▸ Your objective: Reproduce the lines from the line containing "y Father's Day" up to and including the line containing "Try Airtable For Free", switching "hotline" for "helpline" and leaving everything else unchanged. Omit the pictures from your answer.
(Record extracts begins)
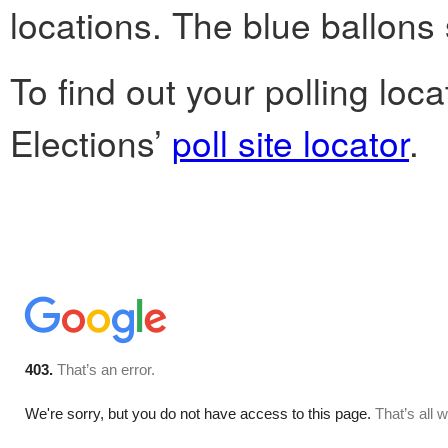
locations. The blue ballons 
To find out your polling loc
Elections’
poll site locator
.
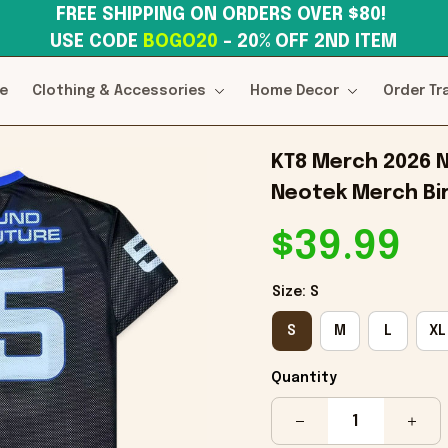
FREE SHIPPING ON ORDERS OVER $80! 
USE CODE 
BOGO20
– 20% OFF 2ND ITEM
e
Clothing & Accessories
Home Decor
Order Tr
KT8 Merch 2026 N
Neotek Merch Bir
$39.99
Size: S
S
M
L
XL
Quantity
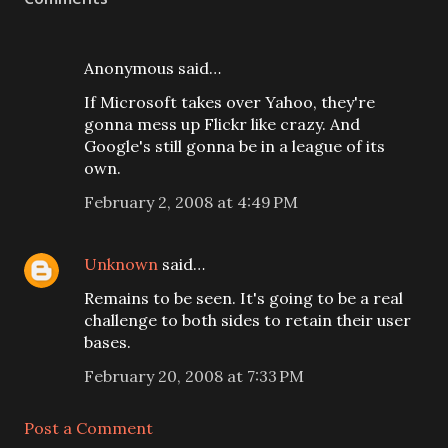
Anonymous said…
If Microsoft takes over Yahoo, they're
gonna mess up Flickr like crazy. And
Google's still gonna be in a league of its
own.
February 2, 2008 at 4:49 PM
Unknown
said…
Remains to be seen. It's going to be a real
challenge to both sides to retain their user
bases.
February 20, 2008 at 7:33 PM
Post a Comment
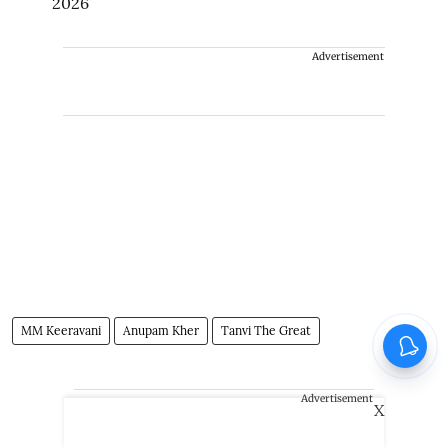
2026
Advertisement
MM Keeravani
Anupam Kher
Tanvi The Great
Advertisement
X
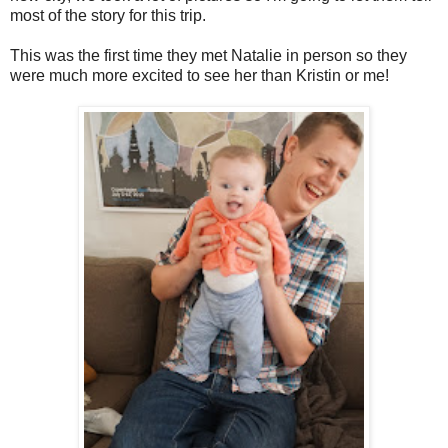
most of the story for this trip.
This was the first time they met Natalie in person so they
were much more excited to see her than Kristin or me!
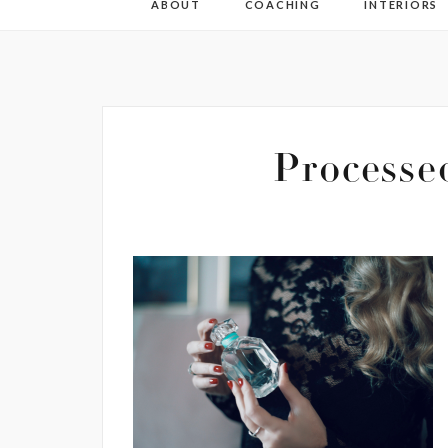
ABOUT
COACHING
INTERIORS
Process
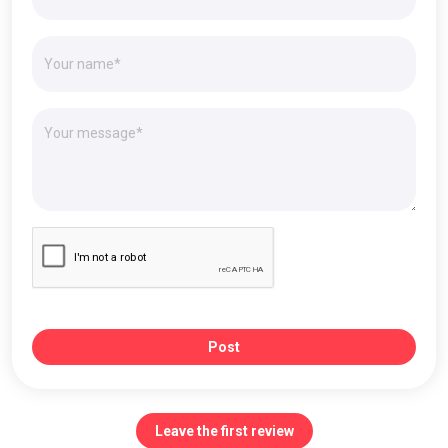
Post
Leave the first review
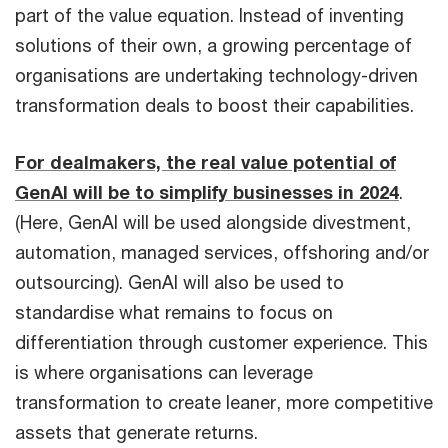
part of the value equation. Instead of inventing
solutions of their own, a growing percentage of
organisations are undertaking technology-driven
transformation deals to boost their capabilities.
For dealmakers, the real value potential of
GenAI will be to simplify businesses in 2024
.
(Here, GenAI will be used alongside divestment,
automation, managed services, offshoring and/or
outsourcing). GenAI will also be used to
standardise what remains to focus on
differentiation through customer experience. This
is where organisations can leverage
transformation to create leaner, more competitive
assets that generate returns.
(Record extracts ends)
(Record extracts begins)
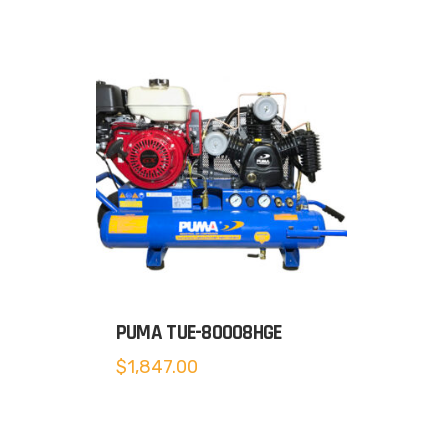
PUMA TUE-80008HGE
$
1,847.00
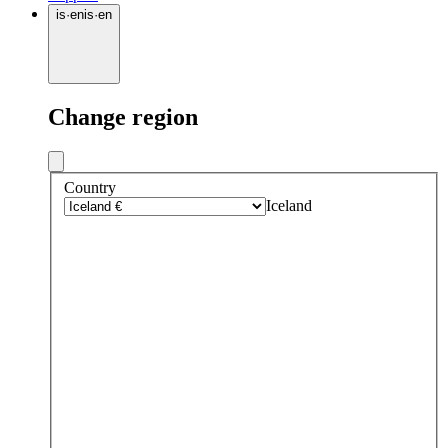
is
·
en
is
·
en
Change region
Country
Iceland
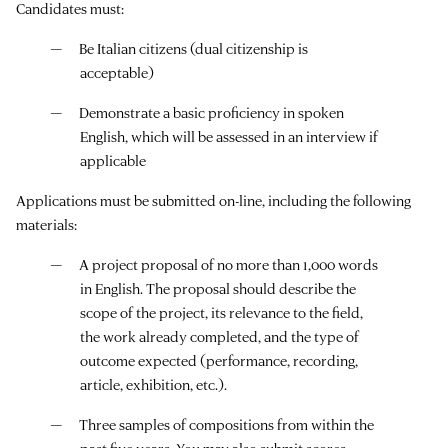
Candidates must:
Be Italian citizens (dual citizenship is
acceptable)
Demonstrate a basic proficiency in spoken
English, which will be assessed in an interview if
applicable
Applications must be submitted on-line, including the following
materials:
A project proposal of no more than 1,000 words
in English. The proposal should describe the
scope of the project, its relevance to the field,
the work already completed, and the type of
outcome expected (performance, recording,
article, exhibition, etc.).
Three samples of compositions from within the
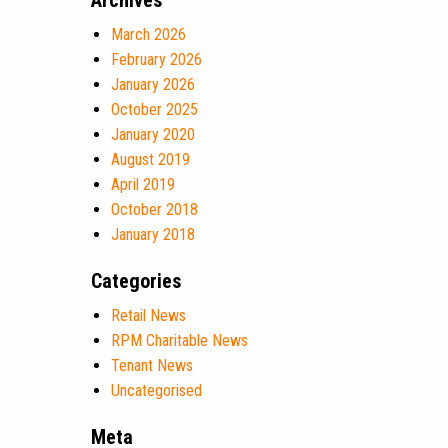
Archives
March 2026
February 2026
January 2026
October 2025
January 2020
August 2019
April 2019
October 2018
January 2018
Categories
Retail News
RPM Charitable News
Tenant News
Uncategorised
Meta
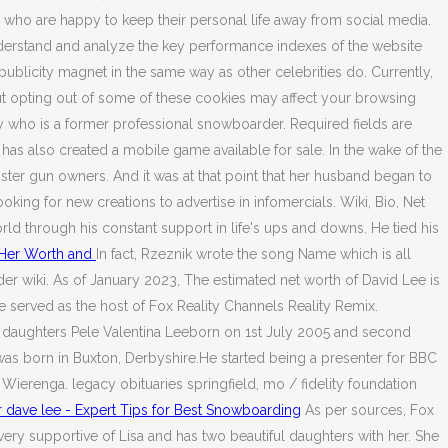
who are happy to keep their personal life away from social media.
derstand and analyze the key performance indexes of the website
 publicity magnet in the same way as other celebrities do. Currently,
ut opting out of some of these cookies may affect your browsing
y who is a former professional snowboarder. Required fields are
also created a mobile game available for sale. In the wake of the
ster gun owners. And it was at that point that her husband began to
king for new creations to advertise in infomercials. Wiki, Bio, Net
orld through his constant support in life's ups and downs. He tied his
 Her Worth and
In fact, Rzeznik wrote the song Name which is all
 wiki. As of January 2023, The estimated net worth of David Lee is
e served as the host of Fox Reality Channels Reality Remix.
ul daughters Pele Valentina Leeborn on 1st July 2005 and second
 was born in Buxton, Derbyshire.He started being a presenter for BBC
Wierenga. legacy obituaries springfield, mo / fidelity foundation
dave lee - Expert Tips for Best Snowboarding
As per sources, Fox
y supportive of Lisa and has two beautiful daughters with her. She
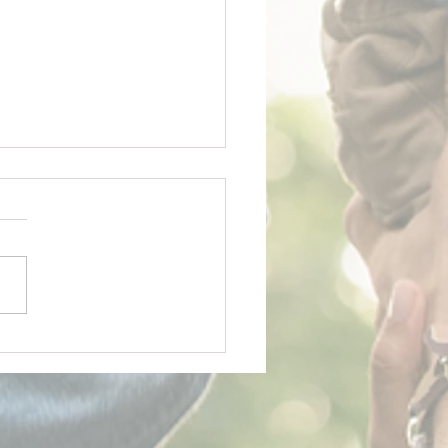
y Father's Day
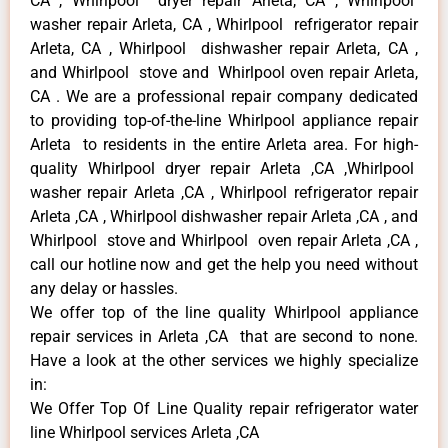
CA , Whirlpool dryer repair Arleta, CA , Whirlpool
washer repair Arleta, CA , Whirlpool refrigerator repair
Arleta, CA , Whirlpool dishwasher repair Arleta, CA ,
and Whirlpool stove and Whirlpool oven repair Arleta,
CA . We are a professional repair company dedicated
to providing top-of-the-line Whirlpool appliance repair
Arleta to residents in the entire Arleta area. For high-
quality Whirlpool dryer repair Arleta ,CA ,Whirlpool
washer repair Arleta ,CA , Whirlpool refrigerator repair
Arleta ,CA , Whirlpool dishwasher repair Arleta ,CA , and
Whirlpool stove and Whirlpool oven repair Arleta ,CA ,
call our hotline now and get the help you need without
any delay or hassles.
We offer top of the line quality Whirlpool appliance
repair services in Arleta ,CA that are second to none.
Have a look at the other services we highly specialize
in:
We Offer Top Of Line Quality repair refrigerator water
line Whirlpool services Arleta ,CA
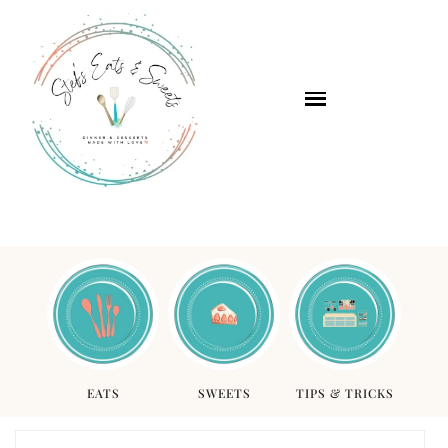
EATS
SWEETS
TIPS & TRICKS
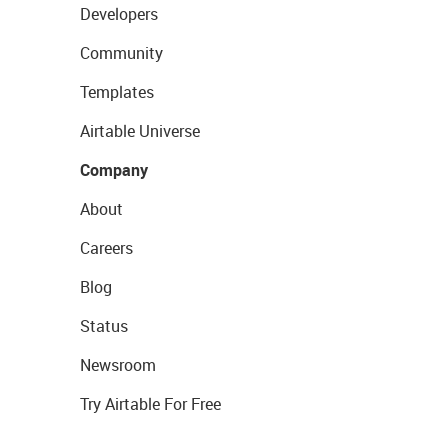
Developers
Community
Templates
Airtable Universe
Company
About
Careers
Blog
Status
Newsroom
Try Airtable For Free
(Record extracts ends)
▸ Written response:
y Father's Day
CA , Whirlpool dryer repair Arleta, CA , Whirlpool
washer repair Arleta, CA , Whirlpool refrigerator repair
Arleta, CA , Whirlpool dishwasher repair Arleta, CA ,
and Whirlpool stove and Whirlpool oven repair Arleta,
CA . We are a professional repair company dedicated
to providing top-of-the-line Whirlpool appliance repair
Arleta to residents in the entire Arleta area. For high-
quality Whirlpool dryer repair Arleta ,CA ,Whirlpool
washer repair Arleta ,CA , Whirlpool refrigerator repair
Arleta ,CA , Whirlpool dishwasher repair Arleta ,CA , and
Whirlpool stove and Whirlpool oven repair Arleta ,CA ,
call our helpline now and get the help you need without
any delay or hassles.
We offer top of the line quality Whirlpool appliance
repair services in Arleta ,CA that are second to none.
Have a look at the other services we highly specialize
in:
We Offer Top Of Line Quality repair refrigerator water
line Whirlpool services Arleta ,CA
EATS
SWEETS
TIPS & TRICKS
Developers
Community
Templates
Airtable Universe
Company
About
Careers
Blog
Status
Newsroom
Try Airtable For Free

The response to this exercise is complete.